Anda di halaman 1dari 4

Implementasi Pengebirian dalam UU

Perlindungan Anak dan Kode Etik


Kedokteran
Perppu Pengebirian telah ditetapkan menjadi Undang-Undang Nomor 17 Tahun
2016 Tentang Penetapan Peraturan Pemerintah Pengganti Undang-Undang Nomor 1
Tahun 2016 Tentang Perubahan Kedua atas Undang-Undang Nomor 23 Tahun 2002
Tentang Perlindungan Anak, pada tanggal 9 November 2016 lalu. Namun sampai 7
bulan setelah disahkan, sampai saat ini belum dibentuk peraturan pelaksana untuk
memudahkan pelaksanaan eksekusi.

Undang-Undang ini bertujuan untuk melindungi hak anak agar dapat hidup dan
berkembang sesuai dengan harkat dan martabat kemanusiaan. Selain itu agar setiap
anak Indonesia dapat mendapatkan perlindungan dari segala bentuk kekerasan baik
fisik maupun psikis.

Pengebirian merupakan bentuk hukuman yang bertujuan untuk mengurangi


keinginan hasrat seksual seseorang. Hukuman kebiri muncul setelah semakin
maraknya kejahatan seksual terhadap anak. kejahatan yang baru saja terjadi menimpa
seorang anak menuju remaja berusia 13 tahun di daerah Cengkareng, Jakarta Barat,
yang diperkosa disertai dengan pembunuhan yang mengakibatkan kematian. Pelaku
memperlakukan korban dengan tidak manusiawi karena ketika di ketemukan korban
dalam kondisi terikat kaki dan lehernya.

Kejahatan seksual merupakan kejahatan yang sangat kejam karena untuk


menghilangkan jejak dapat saja mereka melumpuhkan sampai dengan menghilangkan
nyawa korbannya, sehingga negara sebagai pelindung masyarakat berupaya mencari
pola dan sistem pembinaan yang komprehensif sehingga dapat mengendalikan jiwa
dan pikiran manusia untuk dapat menghindari penyaluran hasrat seksual secara
immoral dan melanggar ketentuan peraturan perundang-undangan.

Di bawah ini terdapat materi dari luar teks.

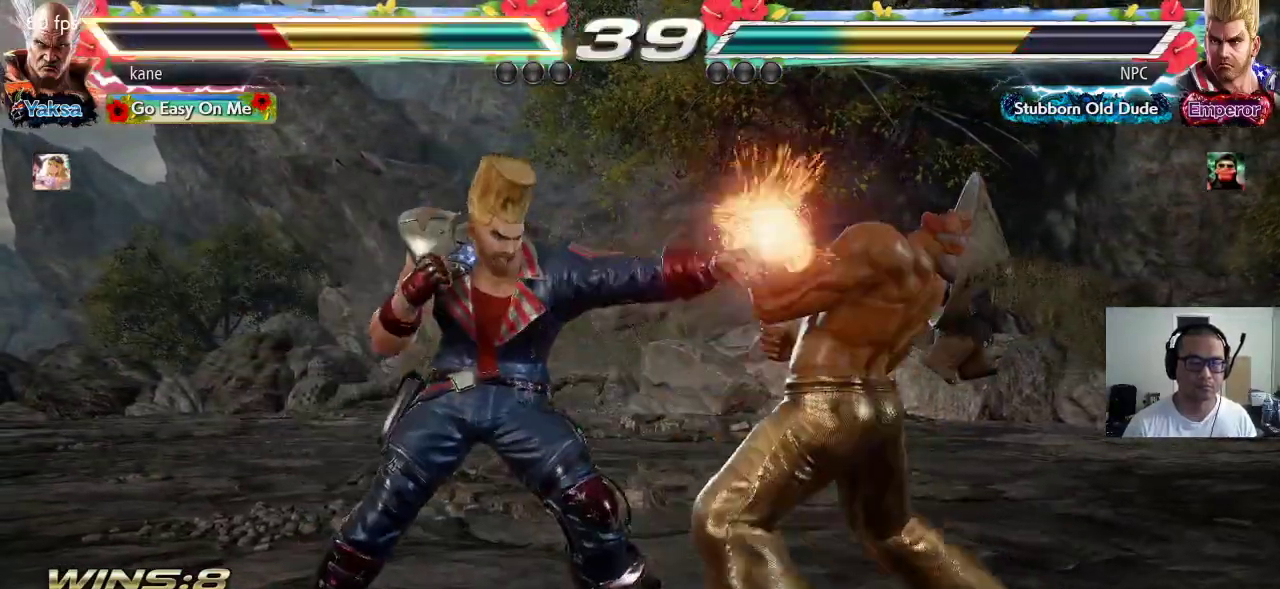
{"dt_ms": 500, "buttons": [], "left_stick": "right", "events": [[267, "left_stick", "right"], [350, "left_stick", "center"], [417, "left_stick", "right"]]}
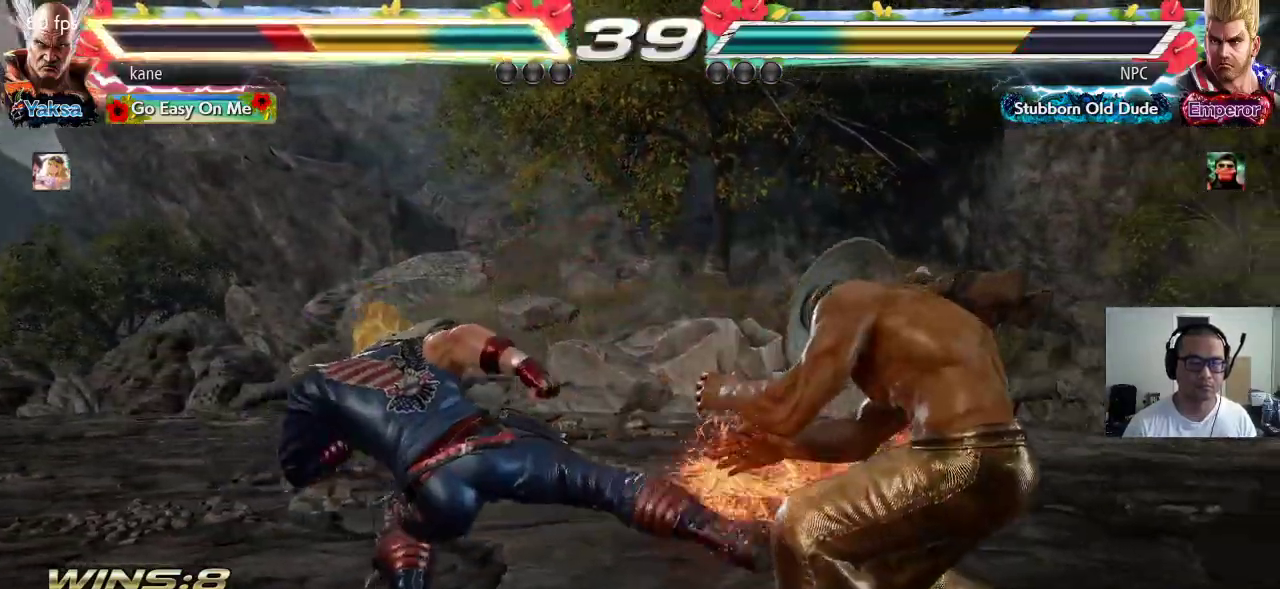
{"dt_ms": 500, "buttons": [], "left_stick": "center", "events": [[17, "left_stick", "center"], [217, "left_stick", "up"], [300, "left_stick", "center"]]}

Meskipun telah adanya sanksi yang sangat berat dan tegas bagi pelaku
kejahatan seksual terhadap anak sebagaimana diatur dalam Undang-Undang Nomor
35 Tahun 2014 tentang Perubahan atas Undang-Undang Nomor 23 Tahun 2002
tentang Perlindungan Anak, namun pada kenyataannya ancaman hukuman tersebut
belum dapat memberikan efek jera bagi para pelaku kejahatan seksual terhadap anak.
Hal ini dapat di lihat dengan semakin meningkatnya kejahatan seksual terhadap anak
secara signifikan yang merambah sampai dengan pengancaman dan membahayakan
jiwa anak, merusak kehidupan pribadi dan tumbuh kembang anak. Sehingga hal
tersebut mengganggu kenyamanan, ketentraman, keamanan, dan ketertiban
masyarakat.

Karena itu, kemudian dibentuklah Perpu pengebirian yang ditetapkan menjadi


Undang-Undang Nomor 17 Tahun tentang Perlindungan Anak. Dalam pelaksanaan
hukuman pengebirian, banyak pihak yang akan terlibat didalamnya salah satu pihak
yang terlibat adalah tenaga medis (dokter). Salah satu fungsi dokter adalah untuk
menyembuhkan dan tidak untuk menyakiti atau menghilangkan hak seseorang. Dalam
kaitan dengan pelaksanaan hukuman kebiri tersebut apakah dokter yang terikat dengan
kode etik profesi kedokteran memungkinkan melaksanakan hukuman tersebut?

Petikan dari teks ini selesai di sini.